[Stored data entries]
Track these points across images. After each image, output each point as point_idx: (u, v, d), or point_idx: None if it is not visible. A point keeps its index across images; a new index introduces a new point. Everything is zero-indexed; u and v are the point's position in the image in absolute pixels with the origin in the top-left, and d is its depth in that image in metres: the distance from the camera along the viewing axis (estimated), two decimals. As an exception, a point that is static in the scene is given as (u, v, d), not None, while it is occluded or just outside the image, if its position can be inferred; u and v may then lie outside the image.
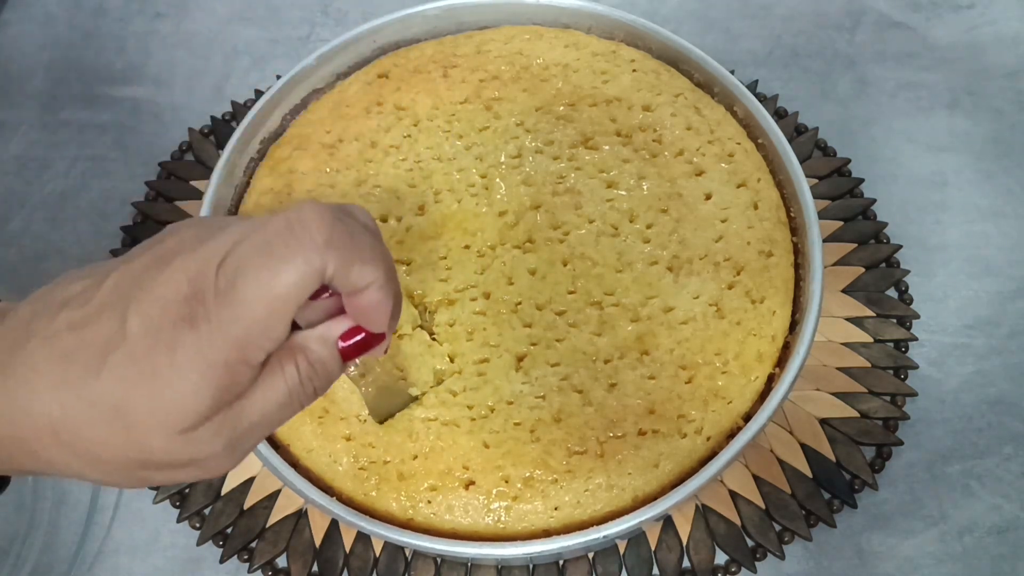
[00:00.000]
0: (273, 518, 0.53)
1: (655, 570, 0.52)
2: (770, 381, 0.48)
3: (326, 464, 0.47)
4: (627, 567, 0.52)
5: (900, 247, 0.61)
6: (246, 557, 0.52)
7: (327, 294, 0.35)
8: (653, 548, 0.52)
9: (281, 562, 0.53)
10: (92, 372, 0.31)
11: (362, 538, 0.52)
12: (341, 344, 0.35)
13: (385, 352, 0.38)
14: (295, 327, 0.35)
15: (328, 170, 0.54)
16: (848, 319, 0.58)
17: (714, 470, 0.44)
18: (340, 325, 0.36)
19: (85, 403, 0.31)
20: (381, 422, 0.47)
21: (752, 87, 0.67)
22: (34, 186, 0.67)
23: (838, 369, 0.56)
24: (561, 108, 0.55)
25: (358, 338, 0.36)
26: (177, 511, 0.54)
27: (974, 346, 0.59)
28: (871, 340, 0.57)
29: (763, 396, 0.48)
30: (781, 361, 0.49)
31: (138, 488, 0.33)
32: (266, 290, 0.31)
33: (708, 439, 0.46)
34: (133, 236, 0.63)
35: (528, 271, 0.50)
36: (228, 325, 0.31)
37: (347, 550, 0.52)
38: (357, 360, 0.37)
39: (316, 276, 0.32)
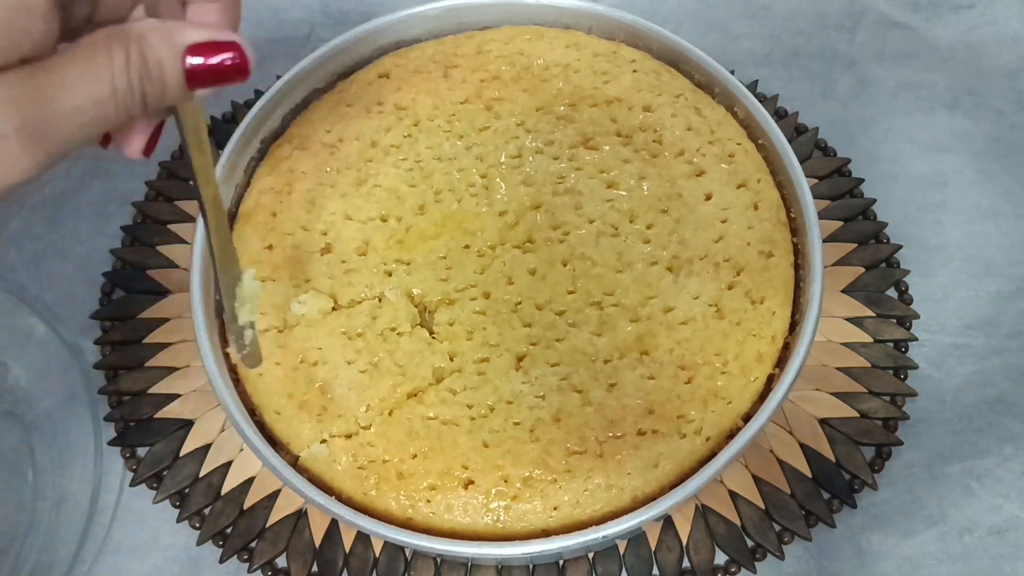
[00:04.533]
0: (273, 518, 0.53)
1: (655, 570, 0.52)
2: (770, 381, 0.48)
3: (325, 463, 0.47)
4: (627, 567, 0.52)
5: (900, 247, 0.61)
6: (246, 557, 0.52)
7: None
8: (653, 548, 0.52)
9: (281, 562, 0.53)
10: None
11: (362, 538, 0.52)
12: (190, 59, 0.29)
13: (245, 78, 0.31)
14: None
15: (328, 169, 0.54)
16: (848, 319, 0.58)
17: (713, 471, 0.44)
18: (195, 33, 0.29)
19: None
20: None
21: (752, 87, 0.67)
22: (34, 186, 0.67)
23: (838, 369, 0.56)
24: (561, 108, 0.55)
25: (212, 60, 0.29)
26: (177, 511, 0.54)
27: (974, 346, 0.58)
28: (871, 340, 0.57)
29: (763, 396, 0.48)
30: (781, 361, 0.49)
31: None
32: None
33: (707, 439, 0.46)
34: (133, 236, 0.63)
35: (528, 271, 0.50)
36: None
37: (347, 550, 0.52)
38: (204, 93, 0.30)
39: None
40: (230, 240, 0.41)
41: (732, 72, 0.57)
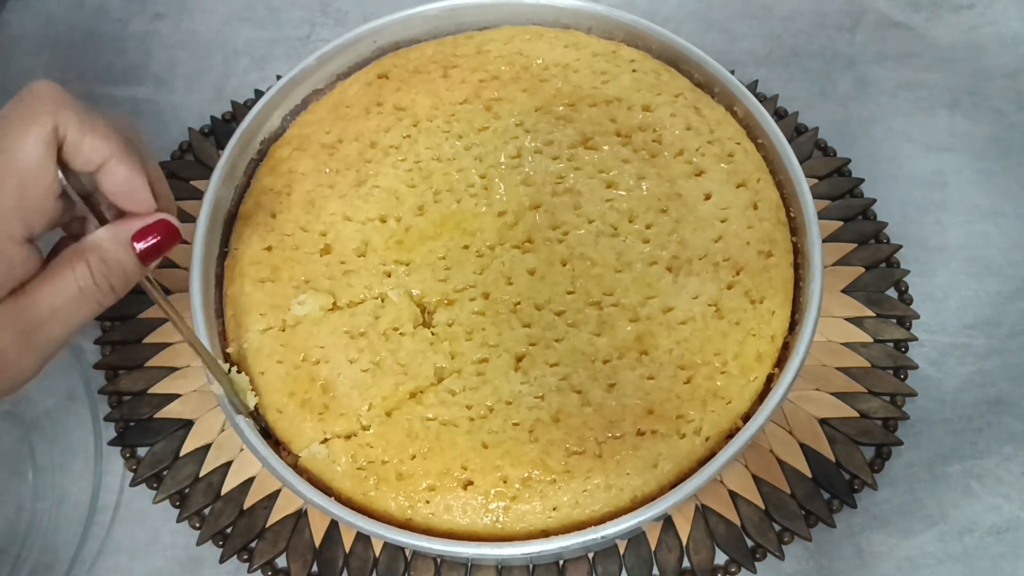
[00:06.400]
0: (273, 518, 0.53)
1: (655, 570, 0.52)
2: (769, 381, 0.48)
3: (325, 464, 0.47)
4: (627, 567, 0.52)
5: (900, 247, 0.61)
6: (246, 557, 0.52)
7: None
8: (653, 548, 0.52)
9: (281, 562, 0.53)
10: None
11: (362, 538, 0.52)
12: (136, 245, 0.38)
13: (179, 241, 0.40)
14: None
15: (328, 170, 0.54)
16: (848, 319, 0.58)
17: (712, 471, 0.44)
18: (133, 224, 0.38)
19: None
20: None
21: (752, 87, 0.67)
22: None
23: (838, 369, 0.56)
24: (561, 108, 0.55)
25: (153, 240, 0.38)
26: (177, 511, 0.54)
27: (974, 346, 0.58)
28: (871, 340, 0.57)
29: (762, 396, 0.48)
30: (780, 361, 0.49)
31: None
32: (8, 163, 0.33)
33: (707, 439, 0.46)
34: (133, 236, 0.63)
35: (527, 271, 0.50)
36: None
37: (347, 550, 0.52)
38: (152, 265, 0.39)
39: (52, 137, 0.33)
40: (212, 357, 0.46)
41: (732, 72, 0.57)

#### Task
Please repeat every record above exactly, but leave out the pictures.

#### Answer space
Track these points across images. After each image, output each point as point_idx: (u, v, d), or point_idx: None if it is not visible. A point keeps its index across images; a new index introduces a new point. Everything is zero-indexed; u and v are the point's position in the image in absolute pixels with the origin in the top-left, and d is its depth in that image in metres: the distance from the camera along the viewing axis (estimated), two decimals. As an exception, a point that is static in the scene is given as (u, v, d), not None, while it is occluded or just outside the image, if its position can be inferred; u and v may then lie outside the image.
[00:00.000]
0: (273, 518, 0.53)
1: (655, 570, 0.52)
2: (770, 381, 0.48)
3: (326, 464, 0.47)
4: (627, 567, 0.52)
5: (900, 247, 0.61)
6: (246, 557, 0.52)
7: (327, 294, 0.35)
8: (653, 548, 0.52)
9: (281, 562, 0.53)
10: (92, 372, 0.31)
11: (362, 538, 0.52)
12: (341, 344, 0.35)
13: (385, 352, 0.38)
14: (295, 327, 0.35)
15: (328, 170, 0.54)
16: (848, 319, 0.58)
17: (714, 470, 0.44)
18: (340, 325, 0.36)
19: (85, 403, 0.31)
20: (381, 422, 0.47)
21: (752, 87, 0.67)
22: (34, 186, 0.67)
23: (838, 369, 0.56)
24: (561, 108, 0.55)
25: (358, 338, 0.36)
26: (177, 511, 0.54)
27: (974, 346, 0.59)
28: (871, 340, 0.57)
29: (763, 396, 0.48)
30: (781, 361, 0.49)
31: (138, 488, 0.33)
32: (266, 290, 0.31)
33: (708, 439, 0.46)
34: (133, 236, 0.63)
35: (528, 271, 0.50)
36: (228, 325, 0.31)
37: (347, 550, 0.52)
38: (357, 360, 0.37)
39: (316, 276, 0.32)
[00:04.533]
0: (273, 518, 0.53)
1: (655, 570, 0.52)
2: (770, 381, 0.48)
3: (325, 463, 0.47)
4: (627, 567, 0.52)
5: (900, 247, 0.61)
6: (246, 557, 0.52)
7: None
8: (653, 548, 0.52)
9: (281, 562, 0.53)
10: None
11: (362, 538, 0.52)
12: (190, 59, 0.29)
13: (245, 78, 0.31)
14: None
15: (328, 169, 0.54)
16: (848, 319, 0.58)
17: (713, 471, 0.44)
18: (195, 33, 0.29)
19: None
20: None
21: (752, 87, 0.67)
22: (34, 186, 0.67)
23: (838, 369, 0.56)
24: (561, 108, 0.55)
25: (212, 60, 0.29)
26: (177, 511, 0.54)
27: (974, 346, 0.58)
28: (871, 340, 0.57)
29: (763, 396, 0.48)
30: (781, 361, 0.49)
31: None
32: None
33: (707, 439, 0.46)
34: (133, 236, 0.63)
35: (528, 271, 0.50)
36: None
37: (347, 550, 0.52)
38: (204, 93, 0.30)
39: None
40: (230, 240, 0.41)
41: (732, 72, 0.57)
[00:06.400]
0: (273, 518, 0.53)
1: (655, 570, 0.52)
2: (769, 381, 0.48)
3: (325, 464, 0.47)
4: (627, 567, 0.52)
5: (900, 247, 0.61)
6: (246, 557, 0.52)
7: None
8: (653, 548, 0.52)
9: (281, 562, 0.53)
10: None
11: (362, 538, 0.52)
12: (136, 245, 0.38)
13: (179, 241, 0.40)
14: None
15: (328, 170, 0.54)
16: (848, 319, 0.58)
17: (712, 471, 0.44)
18: (133, 224, 0.38)
19: None
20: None
21: (752, 87, 0.67)
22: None
23: (838, 369, 0.56)
24: (561, 108, 0.55)
25: (153, 240, 0.38)
26: (177, 511, 0.54)
27: (974, 346, 0.58)
28: (871, 340, 0.57)
29: (762, 396, 0.48)
30: (780, 361, 0.49)
31: None
32: (8, 163, 0.33)
33: (707, 439, 0.46)
34: (133, 236, 0.63)
35: (527, 271, 0.50)
36: None
37: (347, 550, 0.52)
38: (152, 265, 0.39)
39: (52, 137, 0.33)
40: (212, 357, 0.46)
41: (732, 72, 0.57)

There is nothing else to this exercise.